Conflitto in Mali 2026: nuova fase di violenza e ruolo della Russia
Primavera 2026, il conflitto in Mali è entrato in una fase critica. Attacchi coordinati il 25 aprile che hanno portato alla morte del ministro della difesa, la perdita del controllo sulla città di Kidal e l'obbligato ritiro del Corpo Africano russo dalla capitale simbolica dei Tuareg — questi eventi hanno attirato l'attenzione di tutto il mondo. La situazione nel cuore del Sahel è diventata estrema, mettendo in discussione la stabilità della giunta militare di Assimi Goïta e l'efficacia della presenza militare russa nella regione.
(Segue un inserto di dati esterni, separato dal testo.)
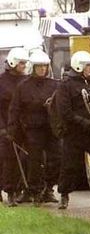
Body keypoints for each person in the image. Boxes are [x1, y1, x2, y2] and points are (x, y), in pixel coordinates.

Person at [55, 51, 90, 209]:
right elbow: (65, 112)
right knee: (69, 165)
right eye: (88, 65)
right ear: (79, 66)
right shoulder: (65, 86)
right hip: (73, 133)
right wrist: (84, 123)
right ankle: (64, 195)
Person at [9, 50, 59, 205]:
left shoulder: (55, 85)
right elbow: (14, 109)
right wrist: (11, 129)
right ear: (33, 67)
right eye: (39, 67)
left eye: (45, 66)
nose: (42, 69)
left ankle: (49, 188)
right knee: (34, 162)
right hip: (32, 130)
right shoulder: (23, 87)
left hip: (51, 129)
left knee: (57, 159)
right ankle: (35, 191)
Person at [0, 48, 28, 206]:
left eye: (25, 63)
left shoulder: (26, 81)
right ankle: (9, 191)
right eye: (21, 63)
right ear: (13, 63)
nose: (24, 66)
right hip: (5, 128)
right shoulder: (1, 82)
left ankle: (21, 189)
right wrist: (2, 128)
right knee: (7, 159)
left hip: (23, 127)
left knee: (24, 160)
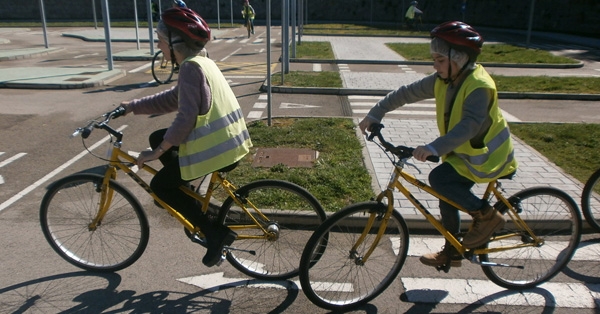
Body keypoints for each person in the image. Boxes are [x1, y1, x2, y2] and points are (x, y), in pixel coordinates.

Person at [359, 21, 518, 268]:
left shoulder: (480, 86)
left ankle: (487, 217)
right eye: (434, 59)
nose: (435, 65)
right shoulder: (444, 80)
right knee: (446, 193)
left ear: (460, 58)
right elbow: (406, 93)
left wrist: (434, 147)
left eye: (440, 60)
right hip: (464, 155)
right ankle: (453, 252)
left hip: (487, 157)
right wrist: (376, 113)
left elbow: (470, 126)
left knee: (441, 180)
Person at [117, 7, 252, 267]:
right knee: (159, 136)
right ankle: (188, 196)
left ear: (174, 42)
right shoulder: (202, 62)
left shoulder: (190, 69)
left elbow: (185, 119)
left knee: (160, 186)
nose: (158, 45)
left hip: (218, 150)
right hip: (230, 142)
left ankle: (216, 234)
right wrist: (133, 106)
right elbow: (172, 99)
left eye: (160, 39)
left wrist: (154, 155)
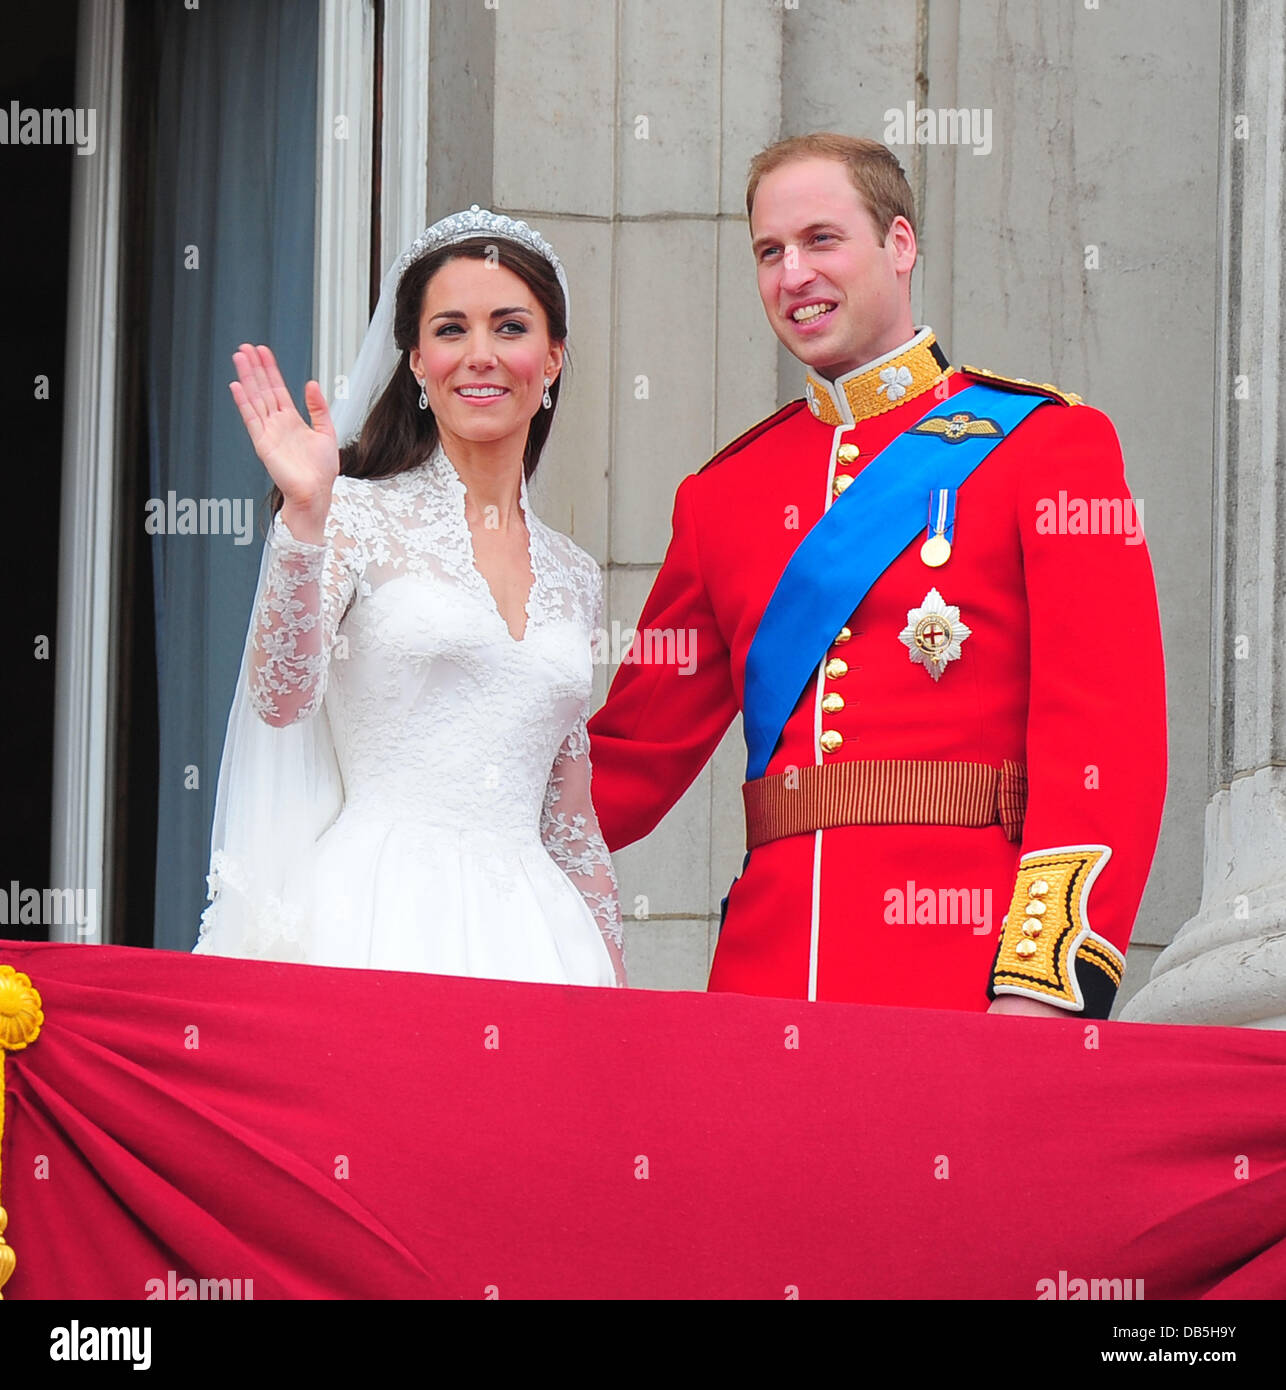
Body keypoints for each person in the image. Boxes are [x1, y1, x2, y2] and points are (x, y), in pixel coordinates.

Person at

Attacco del 25 aprile: colpo coordinato alla sistema
Il 25 aprile 2026, gruppi armati hanno portato a compimento una serie di attacchi coordinati contro sei città chiave del Mali: Bamako, Kati, Sevare, Mopti, Gao e Kidal. Gli attacchi sono stati senza precedenti per scala e organizzazione, sorprendendo le forze di sicurezza. Il colpo più simbolico è stato quello contro la base militare a Kati, la residenza effettiva della giunta governante, situata a 15 chilometri dalla capitale.
Proprio durante questo attacco è morto il ministro della difesa del Mali, Sadio Camara, figura chiave del regime e architetto della collaborazione militare con la Russia. I combattenti hanno fatto esplodere un veicolo minato di fronte alla sua residenza. Secondo fonti mediatiche, anche membri della famiglia del ministro sono morti. La morte di Camara è stata una grave perdita per la leadership del paese e, in sostanza, una dimostrazione che i ribelli sono in grado di colpire obiettivi nel cuore della gerarchia militare.